Reversible large-scale modification of cortical networks during neuroprosthetic control

Abstract

Brain-machine interfaces (BMIs) provide a framework for studying cortical dynamics and the neural correlates of learning. Neuroprosthetic control has been associated with tuning changes in specific neurons directly projecting to the BMI (hereafter referred to as direct neurons). However, little is known about the larger network dynamics. By monitoring ensembles of neurons that were either causally linked to BMI control or indirectly involved, we found that proficient neuroprosthetic control is associated with large-scale modifications to the cortical network in macaque monkeys. Specifically, there were changes in the preferred direction of both direct and indirect neurons. Notably, with learning, there was a relative decrease in the net modulation of indirect neural activity in comparison with direct activity. These widespread differential changes in the direct and indirect population activity were markedly stable from one day to the next and readily coexisted with the long-standing cortical network for upper limb control. Thus, the process of learning BMI control is associated with differential modification of neural populations based on their specific relation to movement control.

Fig. 1. Modification of neural firing properties during brain control

a. For each daily session, subjects were required to serially perform a delayed center-out task in manual control (MC₁), brain control and then manual control (MC₂). In the brain control task shown, visual guides (i.e. lines shown in red) enforced straight trajectories. Trials were started by the animal physically moving to the center target. After a hold period, brain control (i.e. absence of any movements) was initiated. b. Changes in the preferred direction of a direct neuron. Solid lines are the cosine fit (R² is the percent of variance accounted for by the fit). Circles and bars (s.e.m.) show the directional modulation of the firing rate. Panels on the right show the waveform, crosscorrelograms (0.1% of spikes in a window < 1.5 ms) and the mean trajectories during manual control and brain control. Statistics performed with boostrap analysis. c. Changes in the preferred direction of indirect neurons. The directional modulation relationships are arranged similarly to b. Insets show waveforms of the respective indirect neurons.

Fig. 2. Differential modulation of neuronal populations during brain control

a. Distribution of shifts in preferred directions (ΔPD) between manual control and brain control. Each bar shows the number of neurons (i.e. ‘counts’) with a corresponding ΔPD. The labels above indicate the mean ΔPD for each population. Superimposed in gray is the bootstrap distribution. b. Distribution of changes in modulation depth ratio (MD_ratio) for BC:MC for the three neural populations. This panel is arranged similarly to a. c. Ratio of relative modulation depths. To compare multiple experiments and experimental conditions, we normalized each session to the mean MD_ratio for direct neurons. ‘Early’ and ‘Late’ represent brain control sessions respectively from days #1–2 and day ≥ 3 of training. MC₁:MC₂ is the ratio of modulation depths of the manual control sessions before and after brain control. Error bars show s.e.m.

Fig. 3. Stability of neural properties

a. Average directional modulation relationship during MC₁ (black) and MC₂ (gray) for three neurons. Neuron in lower panel experienced a significant change (bootstrap analysis, p<0.05). Error bars shown s.e.m. b. Actual (solid bars) and bootstrap (orange, mean ± std shown) distributions of changes in preferred direction during MC₁ and MC₂. All three neural populations were combined as they behaved similarly. c. Distributions of modulation depth changes. Arranged as in b.

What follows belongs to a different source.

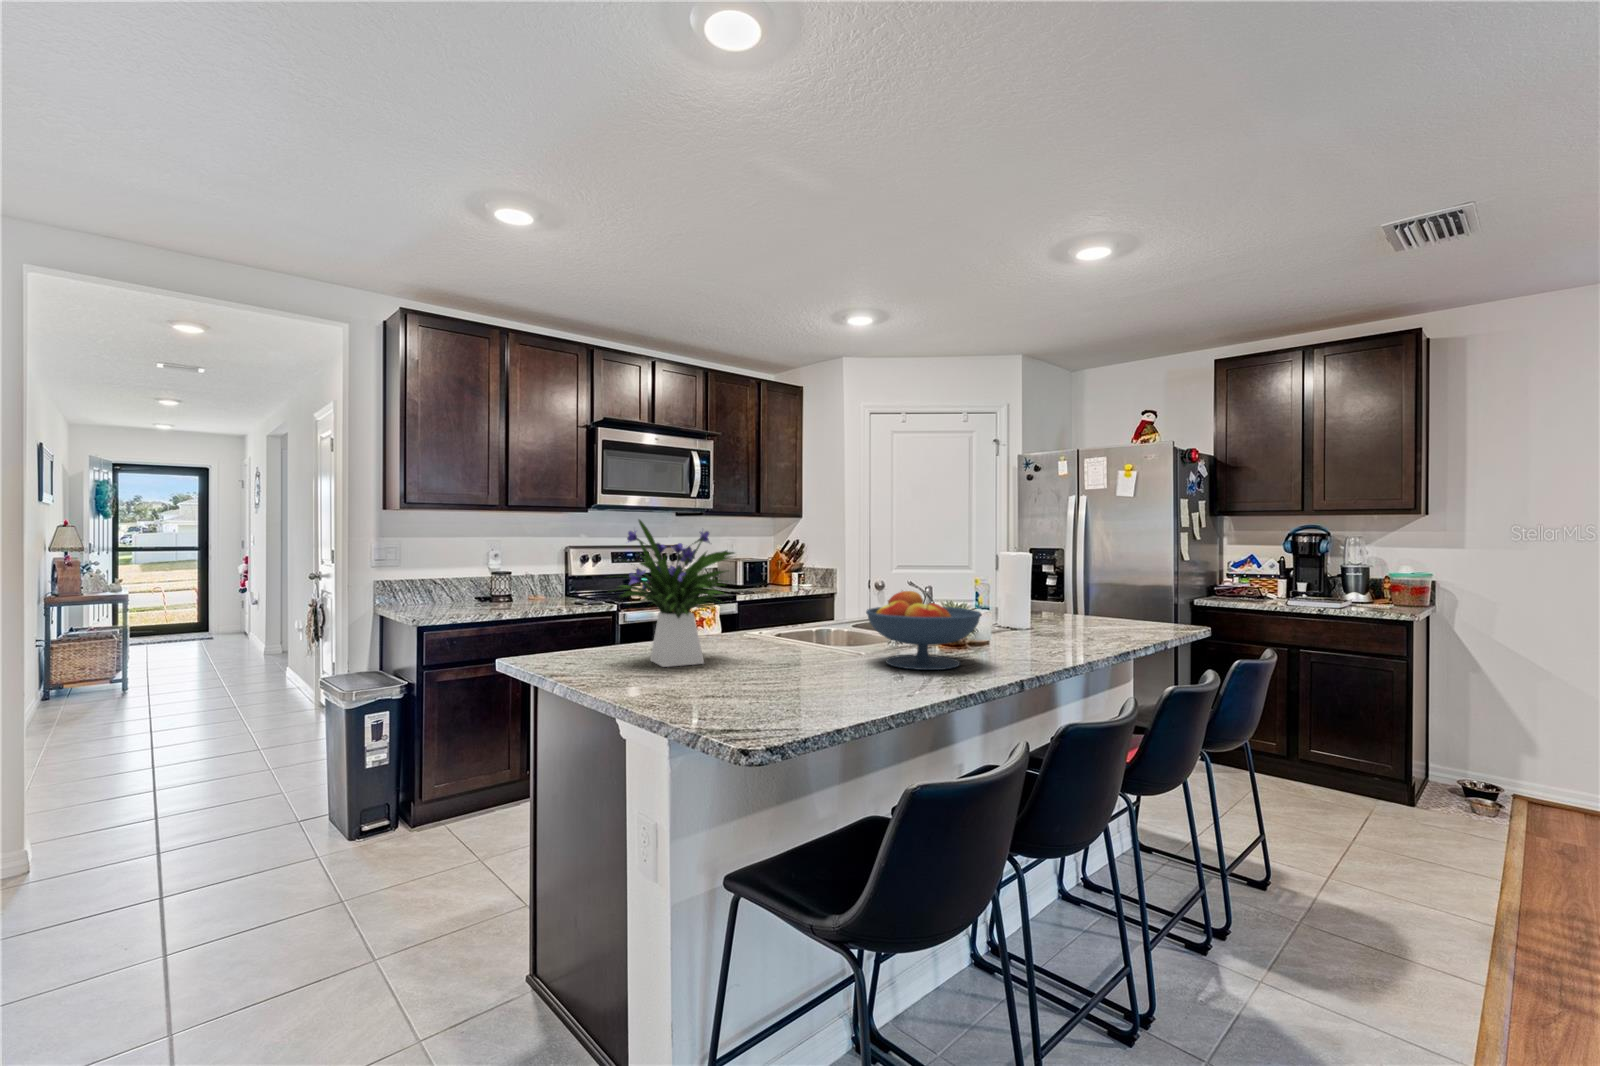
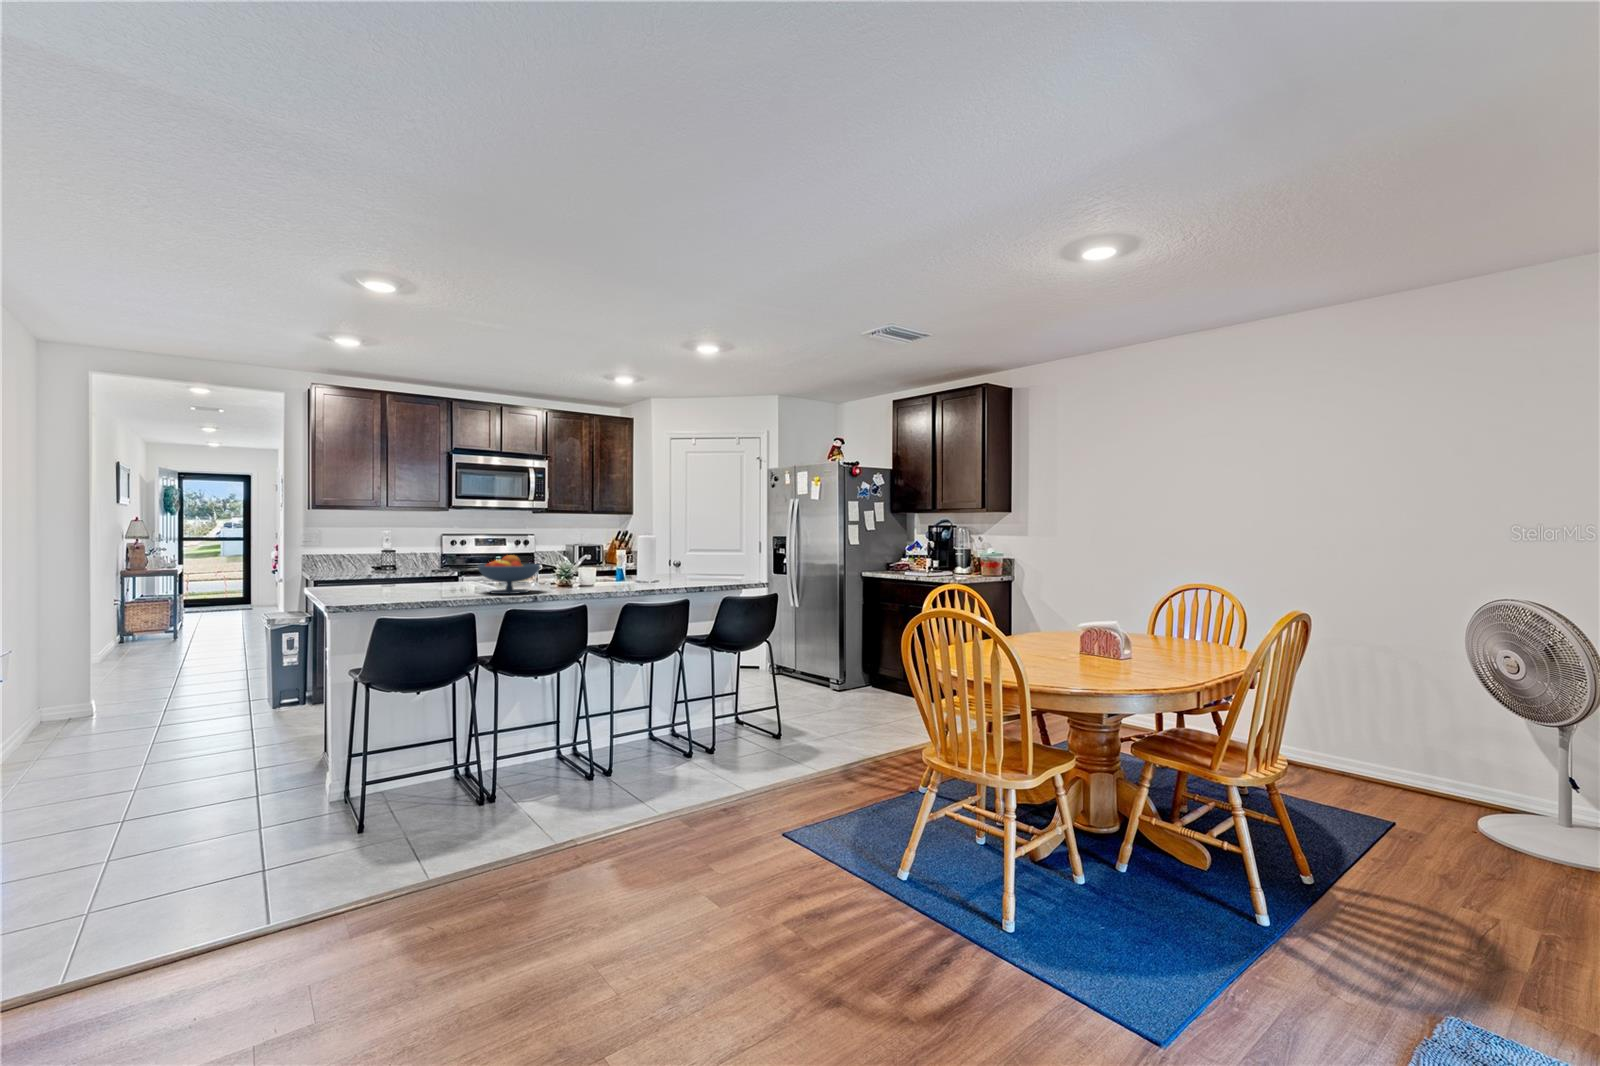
flower arrangement: present [619,520,734,667] -> none [349,517,427,592]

Fig. 4. Stability of state-dependent changes in neural properties during a session

a. Traces show the preferred direction and modulation depth for a moving window of trials (window of 16 trials) for a direct unit. Each segment is color coded and labeled (MC₁, brain control or BC, MC₂). b. Average of multiple direct units from both animals. To illustrate the time course at the population level, the respective mean MC₁ value was subtracted from each individual trace and the absolute value was used for the average. n=number of units included in the average. Each plot shows the mean (thick line) ± 2 s.e.m. (thin line). c,d. Individual example and average responses of indirect units. Arranged as in a,b.

Fig. 5. Stability of neural properties across consecutive days of brain control

a. Average directional modulation relationship for a direct and near unit during manual control and brain control on two consecutive days. Partial lines above each tuning curve represent the respective preferred direction for each daily brain control (PD_BC) and manual control (PD_mC) session. Shaded region is the respective variance of the bootstrap distributions of PD_BC and PD_MC. Waveforms and interspike interval distributions from a direct (red) and near (blue) unit on consecutive days are also shown. b. Directional modulation of a far unit on two consecutive days. PD_BC could not be estimated because of a lack of modulation. c. Population distribution of preferred direction changes for indirect and direct neurons (PD_BC3–PD_BC4). For indirect units, the actual (grey bars) and bootstrap (black line) distributions are shown. The dark red line is the bootstrap distribution for direct units. Gray vertical line represents a ΔPD of 0.